Conditions set to play a big part in the final result at Old Trafford.
Australia skipper Michael Clarke and batsman David Warner took out their frustrations on the umpires as well as England’s over-rate Sunday as their Ashes dreams were left on a knife-edge.
Clarke was furious that the officials took the players off the field for bad light on the fourth day of the third Test at Old Trafford.
Australia, 2-0 down in the five-match series and needing to win this match to stand any chance of regaining the Ashes, were 172 for seven in their second innings – a lead of 331 runs – when umpires Marais Erasmus and Tony Hill called a halt at 4.26pm (1526 GMT).
Subsequent rain prevented the match resuming and play was officially abandoned for the day at 5.38pm.
Clarke, 30 not out, was angry at being told to go off for bad light in a situation where any stoppage increased England’s chances of securing the draw that would see them retain the Ashes.
Although the floodlights were on, the umpires decided conditions were too dangerous to continue when it looked as if fast-medium bowler Stuart Broad was about to be brought back into the attack.
“It’s now our decision,” said Erasmus, whose joint interview with Hill on Sky television was booed by angry fans when replayed over the giant screens at Old Trafford.
“For a while there England’s fielders were asking about the light and the possibility when they bat.
“It was fine by then but it kept dropping, dropping, dropping.
“Eventually we asked the captain (Alastair Cook) to bowl spin which eventually he decided not to. That pushed our hand because it’s a safety issue.”
Clarke had a prolonged conversation with Erasmus as he and batting partner Ryan Harris stayed in the middle while England walked off.
Eventually, the Australians trudged off the field.
“The umpires have control over that now. They deemed it dangerous and we just had to come off and respect their decision,” said Warner, earlier out for 41.
“Obviously Michael was a little bit annoyed with that but he felt it (the light) didn’t change in that last half an hour. The umpires seemed to say it did.”
Warner suggested that Cook was risking a ban for time-wasting by the International Cricket Council.
“We knew the bowlers were going to take their time. The decisions they reviewed off me were a massive time-waster,” he said.
“The captain suffers from that. He’ll miss a game if he’s time-wasting or if the overs aren’t bowled in the time allocated. That will come back to bite them (England) on the bum.”

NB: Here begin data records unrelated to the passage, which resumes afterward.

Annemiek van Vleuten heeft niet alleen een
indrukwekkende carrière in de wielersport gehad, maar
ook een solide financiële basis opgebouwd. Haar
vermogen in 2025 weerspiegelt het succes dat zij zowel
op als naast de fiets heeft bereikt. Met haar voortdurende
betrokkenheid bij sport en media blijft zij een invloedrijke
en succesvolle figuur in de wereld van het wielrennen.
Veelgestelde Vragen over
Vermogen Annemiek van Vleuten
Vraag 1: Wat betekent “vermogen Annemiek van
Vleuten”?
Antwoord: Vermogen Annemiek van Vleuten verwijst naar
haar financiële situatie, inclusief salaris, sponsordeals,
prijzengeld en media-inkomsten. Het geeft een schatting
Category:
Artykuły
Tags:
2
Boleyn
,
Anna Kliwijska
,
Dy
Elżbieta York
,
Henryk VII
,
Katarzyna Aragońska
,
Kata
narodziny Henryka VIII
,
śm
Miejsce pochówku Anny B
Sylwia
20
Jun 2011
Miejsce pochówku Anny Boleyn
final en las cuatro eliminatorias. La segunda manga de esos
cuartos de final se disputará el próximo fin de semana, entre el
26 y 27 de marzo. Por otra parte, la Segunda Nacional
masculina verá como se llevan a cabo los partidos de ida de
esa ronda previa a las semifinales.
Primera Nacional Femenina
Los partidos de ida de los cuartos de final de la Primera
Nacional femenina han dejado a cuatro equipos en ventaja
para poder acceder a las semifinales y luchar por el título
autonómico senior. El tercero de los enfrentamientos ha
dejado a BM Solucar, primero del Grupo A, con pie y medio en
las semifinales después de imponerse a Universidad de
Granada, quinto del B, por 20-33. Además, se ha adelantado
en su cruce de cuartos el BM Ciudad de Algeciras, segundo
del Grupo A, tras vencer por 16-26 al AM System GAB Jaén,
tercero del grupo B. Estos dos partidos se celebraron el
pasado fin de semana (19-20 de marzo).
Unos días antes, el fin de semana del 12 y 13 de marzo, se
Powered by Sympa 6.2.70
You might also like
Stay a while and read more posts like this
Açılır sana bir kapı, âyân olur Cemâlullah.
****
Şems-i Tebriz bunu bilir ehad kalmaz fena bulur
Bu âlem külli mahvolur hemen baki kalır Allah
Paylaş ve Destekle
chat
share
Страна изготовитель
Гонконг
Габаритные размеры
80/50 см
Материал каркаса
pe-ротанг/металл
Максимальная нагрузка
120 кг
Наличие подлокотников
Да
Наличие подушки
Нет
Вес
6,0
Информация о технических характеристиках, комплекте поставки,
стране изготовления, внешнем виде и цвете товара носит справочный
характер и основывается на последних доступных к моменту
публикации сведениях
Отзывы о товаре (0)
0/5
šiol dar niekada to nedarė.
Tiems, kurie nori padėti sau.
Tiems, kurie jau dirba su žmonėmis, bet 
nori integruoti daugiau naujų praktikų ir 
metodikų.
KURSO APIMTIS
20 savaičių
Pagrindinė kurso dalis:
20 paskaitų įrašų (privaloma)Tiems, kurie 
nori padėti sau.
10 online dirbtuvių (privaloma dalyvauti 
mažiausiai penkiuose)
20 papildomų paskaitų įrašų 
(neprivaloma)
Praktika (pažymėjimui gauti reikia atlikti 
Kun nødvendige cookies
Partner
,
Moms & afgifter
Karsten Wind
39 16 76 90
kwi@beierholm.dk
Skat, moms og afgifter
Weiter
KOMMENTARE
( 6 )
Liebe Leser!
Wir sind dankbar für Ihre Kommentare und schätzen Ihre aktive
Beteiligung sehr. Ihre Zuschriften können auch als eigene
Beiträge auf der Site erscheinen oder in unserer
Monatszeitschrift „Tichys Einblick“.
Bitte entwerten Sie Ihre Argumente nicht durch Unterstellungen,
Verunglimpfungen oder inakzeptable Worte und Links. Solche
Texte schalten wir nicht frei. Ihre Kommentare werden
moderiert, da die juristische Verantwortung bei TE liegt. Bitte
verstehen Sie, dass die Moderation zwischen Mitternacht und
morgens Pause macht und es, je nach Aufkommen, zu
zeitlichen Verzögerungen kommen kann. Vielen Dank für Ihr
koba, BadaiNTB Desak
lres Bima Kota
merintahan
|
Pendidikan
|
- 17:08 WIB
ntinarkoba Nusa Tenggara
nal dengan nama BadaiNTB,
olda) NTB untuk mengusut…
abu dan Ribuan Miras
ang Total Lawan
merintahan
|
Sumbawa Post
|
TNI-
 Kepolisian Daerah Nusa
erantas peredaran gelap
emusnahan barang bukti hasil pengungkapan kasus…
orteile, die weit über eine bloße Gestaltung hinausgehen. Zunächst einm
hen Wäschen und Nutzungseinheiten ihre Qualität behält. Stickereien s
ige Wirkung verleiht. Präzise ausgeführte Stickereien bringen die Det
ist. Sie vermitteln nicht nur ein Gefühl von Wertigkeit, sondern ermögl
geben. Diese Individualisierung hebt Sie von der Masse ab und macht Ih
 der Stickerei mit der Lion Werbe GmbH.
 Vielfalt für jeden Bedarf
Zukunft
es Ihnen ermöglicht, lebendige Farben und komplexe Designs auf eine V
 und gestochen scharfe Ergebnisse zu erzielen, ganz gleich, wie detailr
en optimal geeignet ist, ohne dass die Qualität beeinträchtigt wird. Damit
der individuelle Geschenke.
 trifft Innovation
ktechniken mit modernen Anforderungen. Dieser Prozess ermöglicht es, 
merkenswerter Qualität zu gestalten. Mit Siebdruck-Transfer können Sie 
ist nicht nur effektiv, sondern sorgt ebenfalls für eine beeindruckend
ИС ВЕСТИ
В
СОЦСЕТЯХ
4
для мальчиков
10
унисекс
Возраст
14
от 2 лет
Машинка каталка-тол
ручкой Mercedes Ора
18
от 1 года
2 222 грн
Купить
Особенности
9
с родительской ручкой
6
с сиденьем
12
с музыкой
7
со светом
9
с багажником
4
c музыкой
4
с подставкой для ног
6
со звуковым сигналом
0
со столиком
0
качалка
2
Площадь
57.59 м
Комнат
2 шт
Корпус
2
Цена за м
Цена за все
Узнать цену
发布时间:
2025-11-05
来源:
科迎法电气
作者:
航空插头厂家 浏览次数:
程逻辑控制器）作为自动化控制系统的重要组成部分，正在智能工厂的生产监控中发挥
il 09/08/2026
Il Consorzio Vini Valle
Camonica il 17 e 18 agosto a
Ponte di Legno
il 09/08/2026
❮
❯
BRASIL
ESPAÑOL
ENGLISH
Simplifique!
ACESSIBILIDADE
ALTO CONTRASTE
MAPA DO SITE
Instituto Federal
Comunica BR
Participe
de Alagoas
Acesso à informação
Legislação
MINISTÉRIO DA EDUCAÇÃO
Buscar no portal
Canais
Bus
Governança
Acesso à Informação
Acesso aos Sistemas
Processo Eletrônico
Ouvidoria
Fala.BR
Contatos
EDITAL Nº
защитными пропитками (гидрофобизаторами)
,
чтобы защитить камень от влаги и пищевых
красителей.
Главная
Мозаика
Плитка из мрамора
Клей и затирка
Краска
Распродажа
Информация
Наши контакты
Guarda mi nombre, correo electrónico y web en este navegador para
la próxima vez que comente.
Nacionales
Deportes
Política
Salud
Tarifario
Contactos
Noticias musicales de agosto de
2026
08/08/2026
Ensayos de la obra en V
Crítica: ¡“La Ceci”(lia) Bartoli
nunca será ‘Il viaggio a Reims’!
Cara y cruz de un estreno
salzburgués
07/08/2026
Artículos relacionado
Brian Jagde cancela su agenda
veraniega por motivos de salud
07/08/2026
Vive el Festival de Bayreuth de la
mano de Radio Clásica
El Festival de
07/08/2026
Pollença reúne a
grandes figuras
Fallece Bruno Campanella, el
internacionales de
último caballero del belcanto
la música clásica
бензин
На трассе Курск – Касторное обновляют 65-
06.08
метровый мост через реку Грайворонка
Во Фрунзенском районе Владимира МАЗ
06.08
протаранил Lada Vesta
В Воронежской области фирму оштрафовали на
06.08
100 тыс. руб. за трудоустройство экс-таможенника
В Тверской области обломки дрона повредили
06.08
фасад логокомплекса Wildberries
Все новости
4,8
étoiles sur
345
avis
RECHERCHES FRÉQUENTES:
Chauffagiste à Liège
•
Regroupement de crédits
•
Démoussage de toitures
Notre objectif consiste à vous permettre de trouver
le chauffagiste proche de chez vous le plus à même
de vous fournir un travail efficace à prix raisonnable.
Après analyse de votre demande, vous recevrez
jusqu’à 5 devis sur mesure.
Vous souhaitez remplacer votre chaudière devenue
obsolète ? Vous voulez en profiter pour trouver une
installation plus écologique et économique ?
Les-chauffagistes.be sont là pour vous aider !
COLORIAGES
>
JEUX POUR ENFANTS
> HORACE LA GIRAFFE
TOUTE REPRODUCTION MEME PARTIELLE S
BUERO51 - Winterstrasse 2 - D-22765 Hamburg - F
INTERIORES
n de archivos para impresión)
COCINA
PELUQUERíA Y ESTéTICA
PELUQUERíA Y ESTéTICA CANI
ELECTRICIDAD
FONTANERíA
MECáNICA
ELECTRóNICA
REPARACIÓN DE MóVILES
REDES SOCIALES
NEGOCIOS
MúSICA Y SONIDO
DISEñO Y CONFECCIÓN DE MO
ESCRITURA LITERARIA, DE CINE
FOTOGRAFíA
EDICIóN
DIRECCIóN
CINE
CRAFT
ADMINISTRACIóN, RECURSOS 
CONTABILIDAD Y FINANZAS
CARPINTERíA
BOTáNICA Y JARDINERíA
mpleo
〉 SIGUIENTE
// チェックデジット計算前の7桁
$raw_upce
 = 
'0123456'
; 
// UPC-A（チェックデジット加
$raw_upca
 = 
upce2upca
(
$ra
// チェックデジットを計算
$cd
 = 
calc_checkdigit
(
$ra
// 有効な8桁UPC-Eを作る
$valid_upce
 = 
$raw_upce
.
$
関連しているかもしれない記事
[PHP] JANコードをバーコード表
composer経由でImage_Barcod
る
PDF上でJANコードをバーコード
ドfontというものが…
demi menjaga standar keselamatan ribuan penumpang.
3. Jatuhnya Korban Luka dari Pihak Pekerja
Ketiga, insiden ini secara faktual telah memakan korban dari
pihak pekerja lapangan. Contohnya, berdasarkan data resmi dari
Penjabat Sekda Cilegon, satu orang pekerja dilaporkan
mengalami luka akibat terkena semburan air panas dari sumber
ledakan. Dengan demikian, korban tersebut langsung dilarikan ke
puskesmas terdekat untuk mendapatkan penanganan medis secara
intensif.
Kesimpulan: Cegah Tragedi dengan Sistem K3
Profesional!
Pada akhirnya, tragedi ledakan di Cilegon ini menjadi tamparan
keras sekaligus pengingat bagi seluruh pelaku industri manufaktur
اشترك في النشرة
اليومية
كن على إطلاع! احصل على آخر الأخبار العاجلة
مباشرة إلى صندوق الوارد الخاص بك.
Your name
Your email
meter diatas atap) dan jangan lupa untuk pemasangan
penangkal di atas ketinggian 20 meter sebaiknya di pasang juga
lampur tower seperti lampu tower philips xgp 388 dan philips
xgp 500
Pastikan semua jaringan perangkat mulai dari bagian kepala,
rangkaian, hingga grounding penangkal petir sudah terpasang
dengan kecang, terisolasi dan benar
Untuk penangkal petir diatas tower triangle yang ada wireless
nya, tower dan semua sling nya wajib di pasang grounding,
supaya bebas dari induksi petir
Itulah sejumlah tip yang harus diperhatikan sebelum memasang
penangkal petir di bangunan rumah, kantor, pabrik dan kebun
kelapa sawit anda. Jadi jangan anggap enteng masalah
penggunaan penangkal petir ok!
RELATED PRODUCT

England will have to rewrite the record books if they are to force an unlikely victory as the most any side have made to win in the fourth innings of an Old Trafford Test is their own 294 for four against New Zealand in 2008.
More realistically, they will have to likely bat for all Monday’s play, weather permitting, to force a draw.
“We know where we’re at in this game, we need to come back and fight hard for the draw,” said England wicketkeeper Matt Prior, who earlier Sunday helped the hosts avoid the follow-on in partnership with Broad.
“Coming off I suppose was good for us, the umpires make the decisions we just do what we’re told. As long as the (Ashes) urn is sitting up in the (England) dressing room I don’t care how it gets there.”
England avoided the follow-on after resuming on 294 for seven following Kevin Pietersen’s impressive 113 on Saturday.
They needed 34 runs to make Australia bat again and the eighth wicket duo of Prior (30) and Broad (32) knocked them off during an eighth-wicket stand of 58.
The pair then combined to remove Australia opener Chris Rogers when fast-medium bowler Broad took the outside edge and Prior, diving in front of first slip, held a good catch.
Renowned one-day batsman Warner, repeatedly booed by home fans after missing the first two Tests of this series for his bar-room attack on England’s Joe Root, was promoted to open alongside Rogers as Australia sought quick runs.
Warner made 41 off 57 balls before he he was caught in the deep by Root off seamer Tim Bresnan before Usman Khawaja (24) was bowled round his legs by off-spinner Graeme Swann.
Regular opener Shane Watson then uppercut Bresnan straight to Pietersen at third man before a mix-up saw Steven Smith run out for 19 after he’d driven both Bresnan and Swann for six.